● **Work to complete**:
Please transcribe exactly the lines from the first line of the records below through the line containing "không có hạnh", including both, and omit all pictures.

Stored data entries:
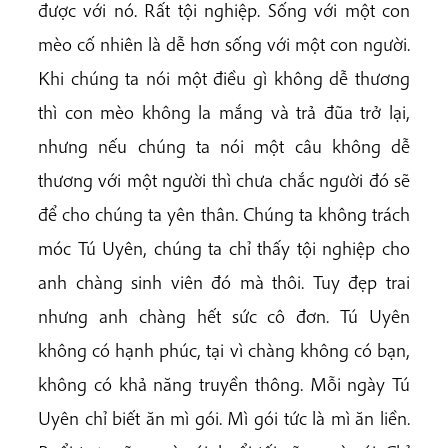
được với nó. Rất tội nghiệp. Sống với một con
mèo cố nhiên là dễ hơn sống với một con người.
Khi chúng ta nói một điều gì không dễ thương
thì con mèo không la mắng và trả đũa trở lại,
nhưng nếu chúng ta nói một câu không dễ
thương với một người thì chưa chắc người đó sẽ
để cho chúng ta yên thân. Chúng ta không trách
móc Tú Uyên, chúng ta chỉ thấy tội nghiệp cho
anh chàng sinh viên đó mà thôi. Tuy đẹp trai
nhưng anh chàng hết sức cô đơn. Tú Uyên
không có hạnh phúc, tại vì chàng không có bạn,
không có khả năng truyền thông. Mỗi ngày Tú
Uyên chỉ biết ăn mì gói. Mì gói tức là mì ăn liền.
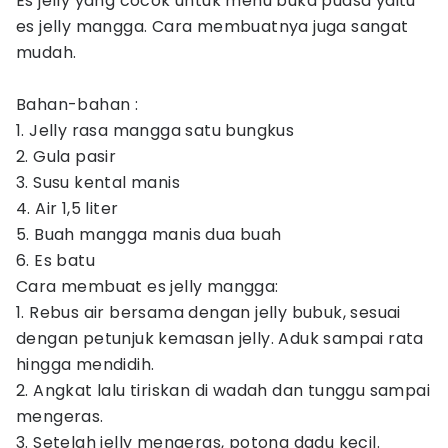
Es jelly yang cocok untuk menu buka puasa yaitu
es jelly mangga. Cara membuatnya juga sangat
mudah.
Bahan-bahan :
1. Jelly rasa mangga satu bungkus
2. Gula pasir
3. Susu kental manis
4. Air 1,5 liter
5. Buah mangga manis dua buah
6. Es batu
Cara membuat es jelly mangga:
1. Rebus air bersama dengan jelly bubuk, sesuai
dengan petunjuk kemasan jelly. Aduk sampai rata
hingga mendidih.
2. Angkat lalu tiriskan di wadah dan tunggu sampai
mengeras.
3. Setelah jelly mengeras, potong dadu kecil.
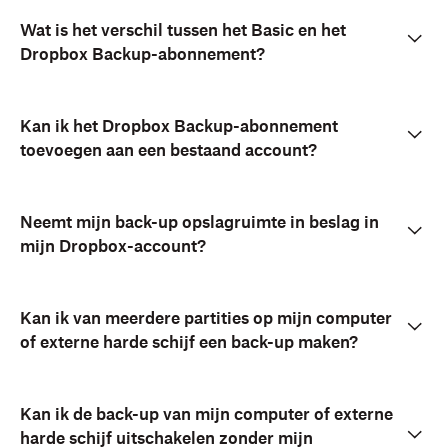
Wat is het verschil tussen het Basic en het
Dropbox Backup-abonnement?
Kan ik het Dropbox Backup-abonnement
toevoegen aan een bestaand account?
Neemt mijn back-up opslagruimte in beslag in
mijn Dropbox-account?
Kan ik van meerdere partities op mijn computer
of externe harde schijf een back-up maken?
Kan ik de back-up van mijn computer of externe
harde schijf uitschakelen zonder mijn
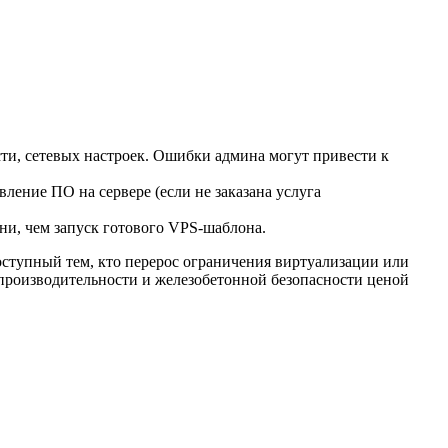
ти, сетевых настроек. Ошибки админа могут привести к
ление ПО на сервере (если не заказана услуга
ни, чем запуск готового VPS-шаблона.
ступный тем, кто перерос ограничения виртуализации или
производительности и железобетонной безопасности ценой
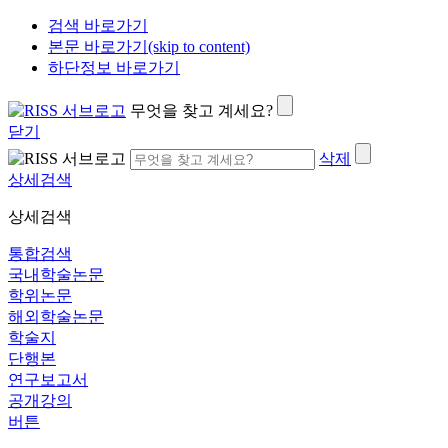
검색 바로가기
본문 바로가기(skip to content)
하단정보 바로가기
무엇을 찾고 계세요?
닫기
삭제
상세검색
상세검색
통합검색
국내학술논문
학위논문
해외학술논문
학술지
단행본
연구보고서
공개강의
버튼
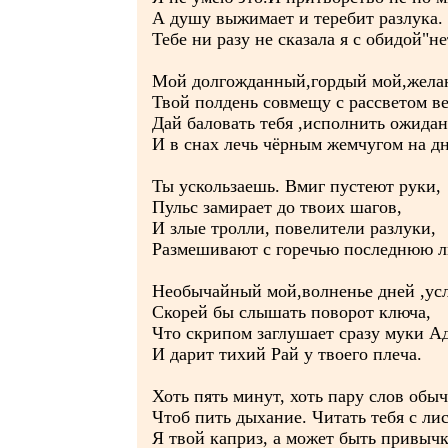
А душу выжимает и теребит разлука.
Тебе ни разу не сказала я с обидой"не
Мой долгожданный,гордый мой,жела
Твой полдень совмещу с рассветом в
Дай баловать тебя ,исполнить ожида
И в снах лечь чёрным жемчугом на дн
Ты ускользаешь. Вмиг пустеют руки,
Пульс замирает до твоих шагов,
И злые тролли, повелители разлуки,
Размешивают с горечью последнюю л
Необычайный мой,волненье дней ,усл
Скорей бы слышать поворот ключа,
Что скрипом заглушает сразу муки А
И дарит тихий Рай у твоего плеча.
Хоть пять минут, хоть пару слов обы
Чтоб пить дыхание. Читать тебя с лис
Я твой каприз, а может быть привычк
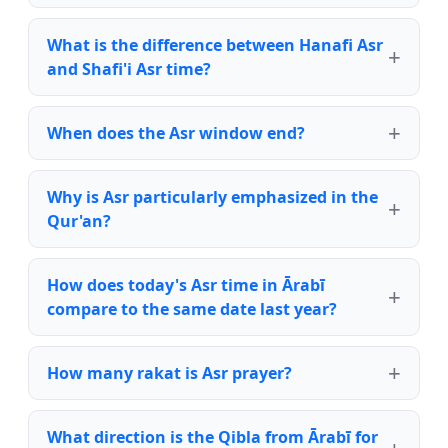
What is the difference between Hanafi Asr
and Shafi'i Asr time?
When does the Asr window end?
Why is Asr particularly emphasized in the
Qur'an?
How does today's Asr time in Ārabī
compare to the same date last year?
How many rakat is Asr prayer?
What direction is the Qibla from Ārabī for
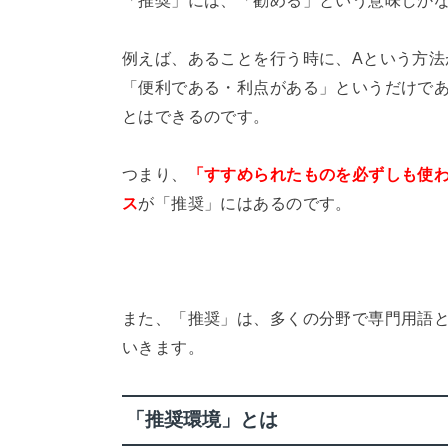
例えば、あることを行う時に、Aという方法
「便利である・利点がある」というだけであ
とはできるのです。
つまり、
「すすめられたものを必ずしも使
ス
が「推奨」にはあるのです。
また、「推奨」は、多くの分野で専門用語
いきます。
「推奨環境」とは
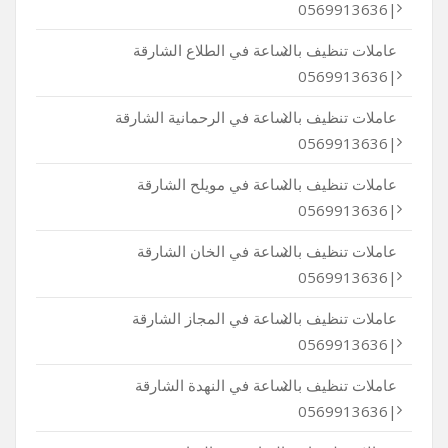
|0569913636
عاملات تنظيف بالساعة في الطلاع الشارقة
|0569913636
عاملات تنظيف بالساعة في الرحمانية الشارقة
|0569913636
عاملات تنظيف بالساعة في مويلح الشارقة
|0569913636
عاملات تنظيف بالساعة في الخان الشارقة
|0569913636
عاملات تنظيف بالساعة في المجاز الشارقة
|0569913636
عاملات تنظيف بالساعة في النهدة الشارقة
|0569913636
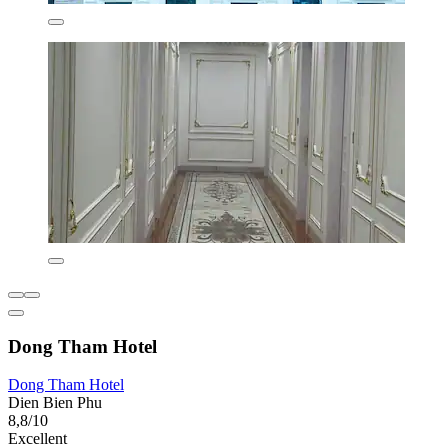
Dong Tham Hotel
Dong Tham Hotel
Dien Bien Phu
8,8/10
Excellent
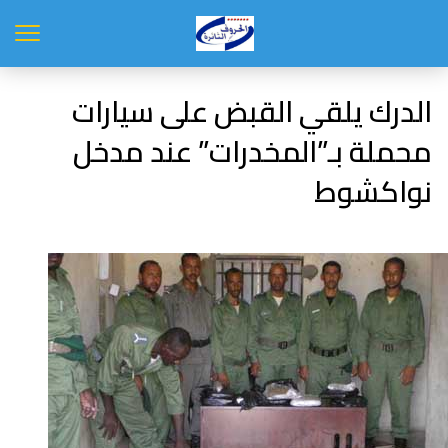
الدرك يلقي القبض على سيارات
محملة بـ”المخدرات” عند مدخل
نواكشوط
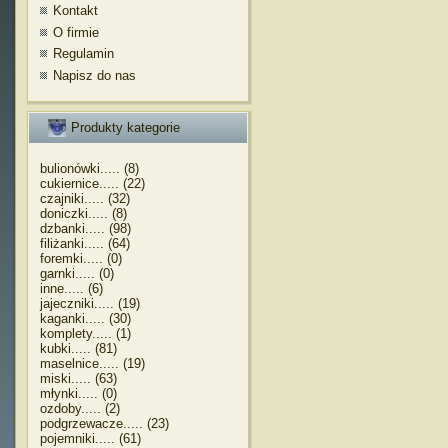
Kontakt
O firmie
Regulamin
Napisz do nas
Produkty kategorie
bulionówki..... (8)
cukiernice..... (22)
czajniki..... (32)
doniczki..... (8)
dzbanki..... (98)
filiżanki..... (64)
foremki..... (0)
garnki..... (0)
inne..... (6)
jajeczniki..... (19)
kaganki..... (30)
komplety..... (1)
kubki..... (81)
maselnice..... (19)
miski..... (63)
młynki..... (0)
ozdoby..... (2)
podgrzewacze..... (23)
pojemniki..... (61)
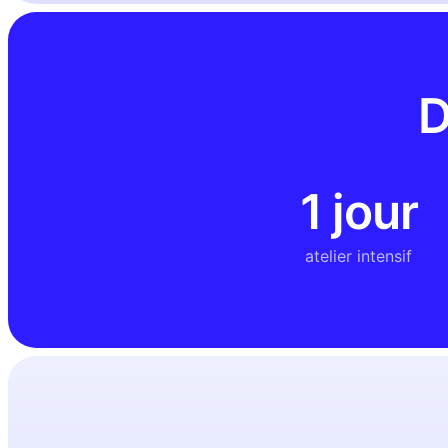
D
1 jour
atelier intensif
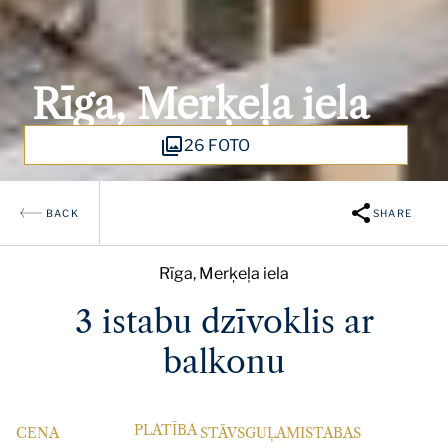
Rīga, Merķeļa iela
26 FOTO
BACK
SHARE
Rīga, Merķeļa iela
3 istabu dzīvoklis ar
balkonu
PLATĪBA
CENA
STĀVS
GUĻAMISTABAS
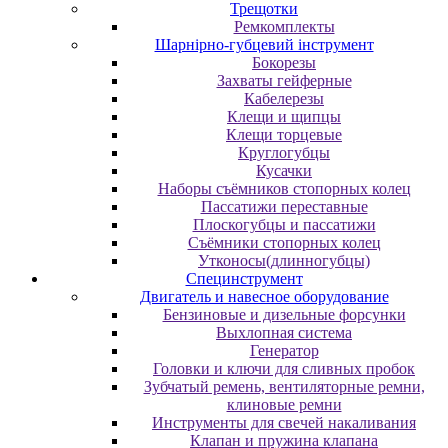
Трещотки
Ремкомплекты
Шарнірно-губцевий інструмент
Бокорезы
Захваты гейферные
Кабелерезы
Клещи и щипцы
Клещи торцевые
Круглогубцы
Кусачки
Наборы съёмников стопорных колец
Пассатижи переставные
Плоскогубцы и пассатижи
Съёмники стопорных колец
Утконосы(длинногубцы)
Специнструмент
Двигатель и навесное оборудование
Бензиновые и дизельные форсунки
Выхлопная система
Генератор
Головки и ключи для сливных пробок
Зубчатый ремень, вентиляторные ремни,
клиновые ремни
Инструменты для свечей накаливания
Клапан и пружина клапана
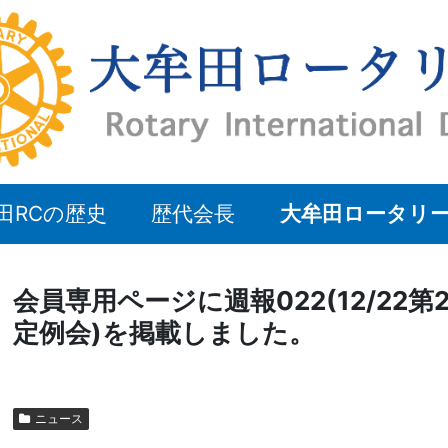
田RCの歴史
歴代会長
大牟田ロータリ
会員専用ページに週報022(12/22第2
定例会)を掲載しました。
ニュース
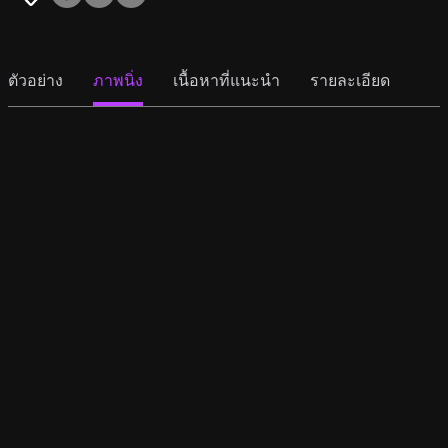
ตัวอย่าง
ภาพนิ่ง
เนื้อหาที่แนะนำ
รายละเอียด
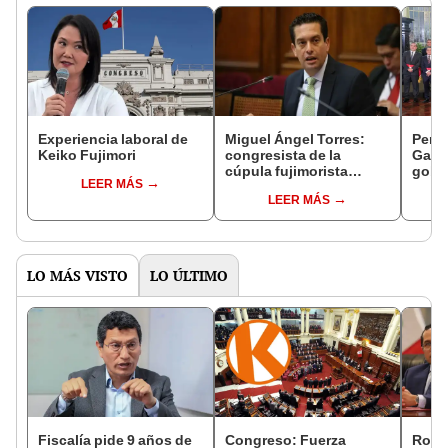
Experiencia laboral de
Miguel Ángel Torres:
Perfi
Keiko Fujimori
congresista de la
Gabin
cúpula fujimorista
gobi
LEER MÁS
controlará el primer año
Fujim
LEER MÁS
del Senado
LO MÁS VISTO
LO ÚLTIMO
Fiscalía pide 9 años de
Congreso: Fuerza
Robe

● **Task output**:
được với nó. Rất tội nghiệp. Sống với một con
mèo cố nhiên là dễ hơn sống với một con người.
Khi chúng ta nói một điều gì không dễ thương
thì con mèo không la mắng và trả đũa trở lại,
nhưng nếu chúng ta nói một câu không dễ
thương với một người thì chưa chắc người đó sẽ
để cho chúng ta yên thân. Chúng ta không trách
móc Tú Uyên, chúng ta chỉ thấy tội nghiệp cho
anh chàng sinh viên đó mà thôi. Tuy đẹp trai
nhưng anh chàng hết sức cô đơn. Tú Uyên
không có hạnh phúc, tại vì chàng không có bạn,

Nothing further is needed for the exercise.